Wednesday, May 19, 2010

Officially wasting time

My kids get out of school next Friday, but school shut down for them a couple of weeks ago.  For my high school daughter the end of school was really the day she finished taking AP Exams.  Since then, her AP classes have been watching movies, talking, etc.  And even when they have looked at content, the kids can hardly engage because the big things have passed.


My daughter in junior high school finished learning about a week ago when the school started its end-of-year celebrations and teachers asked students to turn in textbooks.  An my daughter in elementary school is into the field trip/ field day/teacher appreciation part of the year.

Given that public schools are required to provide 180 days of instruction, and given that those 180 days are generally seen as being insufficient, at least for struggling students, it is a mystery to me why school wraps up several weeks before classes end.  Of course I am not the only person to ask this.  Legislators, parents, and teachers ask it all the time.

I do not want to argue that there is something wrong with doing little in class on particular days.  Every course I teach starts with 1 to 2 class periods spent connecting students, discovering their hopes and fears, and building relationships with them, before we dive into official "learning."  And the final day of class is often given over to reflection.  And it seems likely that lulls in learning both help prepare students for more, and give them space to process what they have learned.

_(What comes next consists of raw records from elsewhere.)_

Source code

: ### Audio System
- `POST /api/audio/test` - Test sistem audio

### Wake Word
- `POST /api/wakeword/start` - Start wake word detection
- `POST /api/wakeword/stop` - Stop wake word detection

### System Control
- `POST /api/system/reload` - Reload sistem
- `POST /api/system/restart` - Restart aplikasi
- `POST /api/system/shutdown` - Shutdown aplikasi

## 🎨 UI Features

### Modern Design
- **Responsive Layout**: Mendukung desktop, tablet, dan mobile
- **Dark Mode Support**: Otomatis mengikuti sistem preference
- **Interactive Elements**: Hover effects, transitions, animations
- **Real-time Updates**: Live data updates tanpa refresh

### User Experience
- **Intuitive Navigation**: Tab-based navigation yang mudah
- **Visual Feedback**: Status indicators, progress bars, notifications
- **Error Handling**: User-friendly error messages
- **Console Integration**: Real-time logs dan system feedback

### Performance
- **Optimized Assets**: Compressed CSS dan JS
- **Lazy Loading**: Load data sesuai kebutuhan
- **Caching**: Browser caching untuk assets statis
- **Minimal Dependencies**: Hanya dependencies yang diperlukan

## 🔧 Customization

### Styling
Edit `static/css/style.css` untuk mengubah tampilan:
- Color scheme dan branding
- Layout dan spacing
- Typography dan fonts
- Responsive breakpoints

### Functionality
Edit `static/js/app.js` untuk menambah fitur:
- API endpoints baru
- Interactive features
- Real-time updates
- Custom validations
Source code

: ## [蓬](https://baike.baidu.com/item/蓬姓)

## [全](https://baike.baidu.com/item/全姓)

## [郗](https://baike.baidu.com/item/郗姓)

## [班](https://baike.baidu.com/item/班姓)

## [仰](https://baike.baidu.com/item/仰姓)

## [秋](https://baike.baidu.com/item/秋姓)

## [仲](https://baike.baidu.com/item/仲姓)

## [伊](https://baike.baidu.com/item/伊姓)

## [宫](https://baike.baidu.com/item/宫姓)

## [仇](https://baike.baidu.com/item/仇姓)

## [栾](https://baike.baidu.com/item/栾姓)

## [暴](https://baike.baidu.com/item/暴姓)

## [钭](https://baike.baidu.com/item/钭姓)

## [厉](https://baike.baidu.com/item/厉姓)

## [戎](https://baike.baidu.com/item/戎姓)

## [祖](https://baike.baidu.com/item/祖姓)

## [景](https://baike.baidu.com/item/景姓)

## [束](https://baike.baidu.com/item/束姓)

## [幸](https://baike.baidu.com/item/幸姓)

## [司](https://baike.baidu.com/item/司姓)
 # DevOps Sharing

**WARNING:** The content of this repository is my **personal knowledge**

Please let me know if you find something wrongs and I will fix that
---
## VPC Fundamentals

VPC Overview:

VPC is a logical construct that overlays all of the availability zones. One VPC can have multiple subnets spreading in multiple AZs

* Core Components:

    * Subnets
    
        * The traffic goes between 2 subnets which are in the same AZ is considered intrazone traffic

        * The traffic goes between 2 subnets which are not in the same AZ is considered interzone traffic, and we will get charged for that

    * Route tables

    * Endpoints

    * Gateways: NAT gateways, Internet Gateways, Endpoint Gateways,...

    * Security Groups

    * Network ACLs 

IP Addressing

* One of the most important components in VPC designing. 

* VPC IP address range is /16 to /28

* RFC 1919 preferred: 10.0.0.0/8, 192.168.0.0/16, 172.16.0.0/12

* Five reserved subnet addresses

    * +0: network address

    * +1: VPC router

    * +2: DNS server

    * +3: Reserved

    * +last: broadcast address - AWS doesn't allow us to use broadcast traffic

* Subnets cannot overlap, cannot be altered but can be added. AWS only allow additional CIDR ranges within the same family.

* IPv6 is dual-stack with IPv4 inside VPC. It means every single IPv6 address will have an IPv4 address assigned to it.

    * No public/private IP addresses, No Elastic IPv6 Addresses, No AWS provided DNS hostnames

 So my question about shutting down early in public schools is not why it happens exactly, but what end it serves.  Is there some intellectual/social/cultural/interpersonal benefit to ending learning before school ends?  If so, what is it?  If not, are there better times to "waste time" in the classroom? Is it better to do it at the beginning of the year?  At the end?  Or is it better to waste it with older students than with younger ones?